WGS revealed 41 SNP differences between the susceptible and the resistant patient A. fumigatus isolates that evolved during 2 years, similar to a previously described case of in-host microevolution of A. fumigatus (4). This finding substantiated an isogenic relationship between P-1 and P-3 and demonstrated that the TR₁₂₀ resistance mechanism emerged from P-1, probably during long-term azole therapy. Furthermore, WGS results supported the conclusion that the TR₁₂₀ was the sole mechanism of azole resistance in the azole-resistant patient isolates.

To our knowledge, the TR₁₂₀ is a novel azole-resistance mechanism in A. fumigatus, and the in vivo selection of a tandem repeat in the promoter of cyp51A is unique. The de novo acquisition of a TR has not previously been shown in vitro or in the environment (i.e., no isolates with L98H or Y121F+T289A combined with wild-type promoters have been reported). However, triplication of an existing TR₃₄ on tebuconazole exposure was selected in vitro, and a novel variant, TR₄₆³, found in clinical and environmental samples, has been derived from sexual mating between TR₄₆ parents (8,9).

Azole resistance involving TRs in the promoter region has been associated exclusively with environmental fungicide selection pressure in A. fumigatus and other plant pathogens. Furthermore, although asexual propagation of A. fumigatus with TR₃₄/L98H or TR₄₆/Y121F/T289A resistance mechanisms is widespread in the environment, the extent of de novo selection of TR₃₄/L98H and TR₄₆/Y121F/T289A is unclear (10). One hypothesis describes both environmental resistance mechanisms as being derived from single events of sexual reproduction (in environmental habitats) combining the TR with a cyp51A mutant. In addition, sexual reproduction might have led to a high genetic diversity among environmental azole-resistant A. fumigatus, which otherwise might have indicated multiple origins (10). Our finding might challenge the perception that TR azole-resistance mechanisms are exclusive to the environment and might warrant the question of whether TR₃₄/L98H and TR₄₆/Y121F/T289A derive from single events.

Hypothetically, the patient might initially have inhaled isogenic isolates with and without TR₁₂₀, the resistant one being undetected. However, a patient being co-infected de novo by a susceptible and an isogenic resistant strain has not been previously reported and is considered highly unlikely.

WHAT YOU NEED TO DO
[1] In the passage on TR₁₂₀ azole resistance, how many SNP differences did WGS find between the susceptible and the resistant patient isolates?
[2] Extend the passage on TR₁₂₀ azole resistance past its final sentence with a short paragraph in the same technical register.
The listing after this passage has no connection to the passage on TR₁₂₀ azole resistance.

Stored records
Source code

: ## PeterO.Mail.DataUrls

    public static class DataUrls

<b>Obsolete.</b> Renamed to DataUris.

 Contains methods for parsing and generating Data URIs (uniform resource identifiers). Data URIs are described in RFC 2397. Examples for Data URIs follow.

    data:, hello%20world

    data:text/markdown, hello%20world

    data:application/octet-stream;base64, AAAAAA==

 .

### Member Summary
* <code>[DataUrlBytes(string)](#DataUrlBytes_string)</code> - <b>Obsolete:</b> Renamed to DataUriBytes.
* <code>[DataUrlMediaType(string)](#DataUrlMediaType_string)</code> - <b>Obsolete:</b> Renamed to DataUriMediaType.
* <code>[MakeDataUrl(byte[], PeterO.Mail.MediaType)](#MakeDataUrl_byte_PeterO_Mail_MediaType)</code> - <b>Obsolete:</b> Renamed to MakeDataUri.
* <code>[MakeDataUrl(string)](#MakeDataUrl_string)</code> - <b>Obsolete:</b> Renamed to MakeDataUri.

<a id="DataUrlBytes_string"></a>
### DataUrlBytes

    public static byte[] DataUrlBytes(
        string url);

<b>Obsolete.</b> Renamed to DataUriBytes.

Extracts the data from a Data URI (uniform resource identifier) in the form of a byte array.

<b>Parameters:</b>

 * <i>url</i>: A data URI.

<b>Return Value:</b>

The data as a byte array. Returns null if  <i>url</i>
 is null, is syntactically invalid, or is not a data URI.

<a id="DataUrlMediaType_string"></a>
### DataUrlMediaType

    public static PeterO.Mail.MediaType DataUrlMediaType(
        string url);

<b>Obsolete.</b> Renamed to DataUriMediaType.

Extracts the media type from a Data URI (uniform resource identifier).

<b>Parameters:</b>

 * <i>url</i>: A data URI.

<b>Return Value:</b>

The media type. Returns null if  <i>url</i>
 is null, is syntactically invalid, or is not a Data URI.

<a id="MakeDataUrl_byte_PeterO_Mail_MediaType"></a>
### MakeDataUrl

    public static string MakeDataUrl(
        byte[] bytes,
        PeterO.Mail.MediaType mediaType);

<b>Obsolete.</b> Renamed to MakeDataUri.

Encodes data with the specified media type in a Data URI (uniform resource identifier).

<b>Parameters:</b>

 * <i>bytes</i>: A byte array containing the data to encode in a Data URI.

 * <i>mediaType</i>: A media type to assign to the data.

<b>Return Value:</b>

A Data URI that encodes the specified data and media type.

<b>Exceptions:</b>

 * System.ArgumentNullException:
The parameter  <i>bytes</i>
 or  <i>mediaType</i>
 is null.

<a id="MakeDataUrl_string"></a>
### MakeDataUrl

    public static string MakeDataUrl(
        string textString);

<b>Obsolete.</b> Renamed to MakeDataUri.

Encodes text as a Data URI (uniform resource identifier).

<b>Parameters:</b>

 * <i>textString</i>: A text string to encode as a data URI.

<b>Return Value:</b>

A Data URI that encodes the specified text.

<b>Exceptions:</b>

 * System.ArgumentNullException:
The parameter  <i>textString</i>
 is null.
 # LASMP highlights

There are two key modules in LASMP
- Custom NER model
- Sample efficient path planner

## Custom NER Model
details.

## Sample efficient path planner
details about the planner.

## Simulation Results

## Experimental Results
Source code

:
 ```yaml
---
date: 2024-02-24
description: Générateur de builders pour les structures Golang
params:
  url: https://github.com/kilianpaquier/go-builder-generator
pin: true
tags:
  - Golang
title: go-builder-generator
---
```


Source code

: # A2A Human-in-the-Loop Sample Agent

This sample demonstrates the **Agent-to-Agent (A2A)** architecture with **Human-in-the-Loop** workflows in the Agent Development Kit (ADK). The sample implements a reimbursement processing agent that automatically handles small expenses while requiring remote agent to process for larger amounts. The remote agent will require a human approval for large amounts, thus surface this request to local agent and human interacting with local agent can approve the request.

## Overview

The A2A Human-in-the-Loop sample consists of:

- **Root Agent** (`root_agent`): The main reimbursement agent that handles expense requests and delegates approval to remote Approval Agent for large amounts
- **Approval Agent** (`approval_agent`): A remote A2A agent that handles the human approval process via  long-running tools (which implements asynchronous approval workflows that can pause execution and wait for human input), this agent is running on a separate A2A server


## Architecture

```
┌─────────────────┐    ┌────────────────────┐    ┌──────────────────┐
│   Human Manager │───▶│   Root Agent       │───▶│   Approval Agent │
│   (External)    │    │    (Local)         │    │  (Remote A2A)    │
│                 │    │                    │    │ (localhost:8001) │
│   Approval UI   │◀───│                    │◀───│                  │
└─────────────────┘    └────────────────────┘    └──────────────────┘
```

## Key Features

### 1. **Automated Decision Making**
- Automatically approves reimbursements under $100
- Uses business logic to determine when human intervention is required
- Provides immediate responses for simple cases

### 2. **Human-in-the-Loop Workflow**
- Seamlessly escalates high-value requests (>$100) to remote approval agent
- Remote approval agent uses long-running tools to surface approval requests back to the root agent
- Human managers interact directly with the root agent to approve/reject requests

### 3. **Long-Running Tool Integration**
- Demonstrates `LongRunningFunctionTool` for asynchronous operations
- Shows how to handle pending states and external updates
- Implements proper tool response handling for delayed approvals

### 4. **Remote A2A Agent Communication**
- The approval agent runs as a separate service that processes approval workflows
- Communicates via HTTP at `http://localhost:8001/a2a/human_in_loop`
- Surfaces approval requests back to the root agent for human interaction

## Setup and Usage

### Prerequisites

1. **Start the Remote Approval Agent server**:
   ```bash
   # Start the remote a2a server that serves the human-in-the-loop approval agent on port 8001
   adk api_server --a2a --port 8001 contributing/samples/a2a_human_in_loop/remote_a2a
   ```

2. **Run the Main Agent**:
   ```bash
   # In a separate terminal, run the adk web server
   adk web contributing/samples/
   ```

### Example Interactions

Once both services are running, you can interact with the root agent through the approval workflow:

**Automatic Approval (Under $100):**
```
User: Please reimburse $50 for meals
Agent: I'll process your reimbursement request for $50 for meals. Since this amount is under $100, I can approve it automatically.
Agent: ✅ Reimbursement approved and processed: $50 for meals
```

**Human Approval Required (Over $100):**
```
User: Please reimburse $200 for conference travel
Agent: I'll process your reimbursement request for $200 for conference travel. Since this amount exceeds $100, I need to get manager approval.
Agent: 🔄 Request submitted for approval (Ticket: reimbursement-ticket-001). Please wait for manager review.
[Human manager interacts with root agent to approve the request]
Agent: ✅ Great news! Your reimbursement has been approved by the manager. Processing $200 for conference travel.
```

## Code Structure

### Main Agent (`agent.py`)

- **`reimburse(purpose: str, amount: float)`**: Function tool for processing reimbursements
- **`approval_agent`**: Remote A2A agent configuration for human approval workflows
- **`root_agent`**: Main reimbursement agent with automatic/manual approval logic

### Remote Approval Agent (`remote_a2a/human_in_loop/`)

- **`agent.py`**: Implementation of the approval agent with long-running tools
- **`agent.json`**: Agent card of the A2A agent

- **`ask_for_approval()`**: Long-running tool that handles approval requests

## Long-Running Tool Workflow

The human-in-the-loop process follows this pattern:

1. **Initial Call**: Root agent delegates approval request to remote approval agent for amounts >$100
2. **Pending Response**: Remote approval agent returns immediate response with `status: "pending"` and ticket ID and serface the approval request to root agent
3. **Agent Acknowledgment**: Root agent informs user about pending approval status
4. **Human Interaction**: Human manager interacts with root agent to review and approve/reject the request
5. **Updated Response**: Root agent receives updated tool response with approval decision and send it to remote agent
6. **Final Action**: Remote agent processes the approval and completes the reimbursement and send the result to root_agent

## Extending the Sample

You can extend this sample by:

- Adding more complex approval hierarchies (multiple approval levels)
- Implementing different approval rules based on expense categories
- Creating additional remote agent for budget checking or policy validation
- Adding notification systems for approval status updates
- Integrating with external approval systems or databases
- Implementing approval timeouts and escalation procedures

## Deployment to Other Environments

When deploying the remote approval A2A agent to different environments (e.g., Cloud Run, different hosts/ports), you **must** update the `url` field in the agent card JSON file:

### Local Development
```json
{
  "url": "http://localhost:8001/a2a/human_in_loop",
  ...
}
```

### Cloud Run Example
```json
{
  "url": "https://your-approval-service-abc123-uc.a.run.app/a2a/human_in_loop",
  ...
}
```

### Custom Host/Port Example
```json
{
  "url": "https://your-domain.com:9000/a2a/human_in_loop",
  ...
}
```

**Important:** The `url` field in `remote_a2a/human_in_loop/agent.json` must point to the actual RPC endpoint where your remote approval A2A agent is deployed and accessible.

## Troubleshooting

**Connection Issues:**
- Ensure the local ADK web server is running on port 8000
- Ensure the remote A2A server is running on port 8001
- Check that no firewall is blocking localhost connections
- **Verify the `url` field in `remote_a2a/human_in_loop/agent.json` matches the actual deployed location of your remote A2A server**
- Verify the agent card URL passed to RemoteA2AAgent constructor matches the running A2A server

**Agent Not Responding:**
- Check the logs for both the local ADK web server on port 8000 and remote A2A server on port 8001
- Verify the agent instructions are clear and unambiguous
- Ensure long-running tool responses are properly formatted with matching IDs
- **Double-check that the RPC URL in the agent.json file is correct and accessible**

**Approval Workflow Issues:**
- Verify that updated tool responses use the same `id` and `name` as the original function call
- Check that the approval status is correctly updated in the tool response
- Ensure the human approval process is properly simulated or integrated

RESULTS
[1] 41 SNP differences.

[2]
Long-term and subtherapeutic antifungal treatment might facilitate selection of resistance (11). Therapeutic drug monitoring was performed once in this patient but without information if the sample was taken according to guidelines as a trough level (lowest level after dosage). Thus, despite a concentration of 4.3 mg/L (within the recommended trough range), potential subtherapeutic levels during the 200 mg 2×/d dosing scheme cannot be ruled out. The F46Y/M172V/E427K substitutions in Cyp51A, found in both susceptible and resistant isolates, have been suggested to play no role or only a minor role in reduced azole susceptibilities (12,13). TRs in the promoter region of cyp51A have previously been linked to increased cyp51A gene expression and MICs because of duplicated srbA transcription factor binding motifs (SRE1 and SRE2) leading to increased expression of cyp51A (14,15). Taken together, our data suggest that TR₁₂₀ alone is an important driver of pan-azole resistance at a level comparable to that known to be mediated by the TR₃₄/L98H mechanism.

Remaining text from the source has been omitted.